PROBLEM TO SOLVE => Search the material below for the string "Puebla" and list each line that holds it.

============================================================

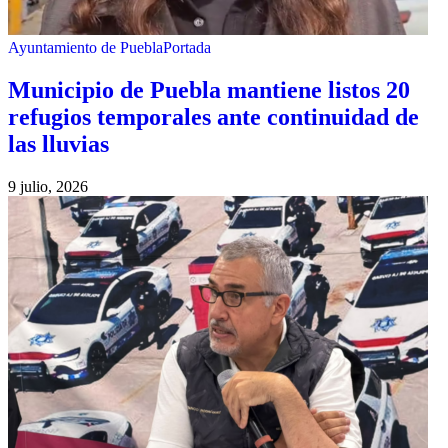
Ayuntamiento de Puebla
Portada
Municipio de Puebla mantiene listos 20
refugios temporales ante continuidad de
las lluvias
9 julio, 2026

============================================================

EXERCISE RESULT =>
Ayuntamiento de Puebla
Municipio de Puebla mantiene listos 20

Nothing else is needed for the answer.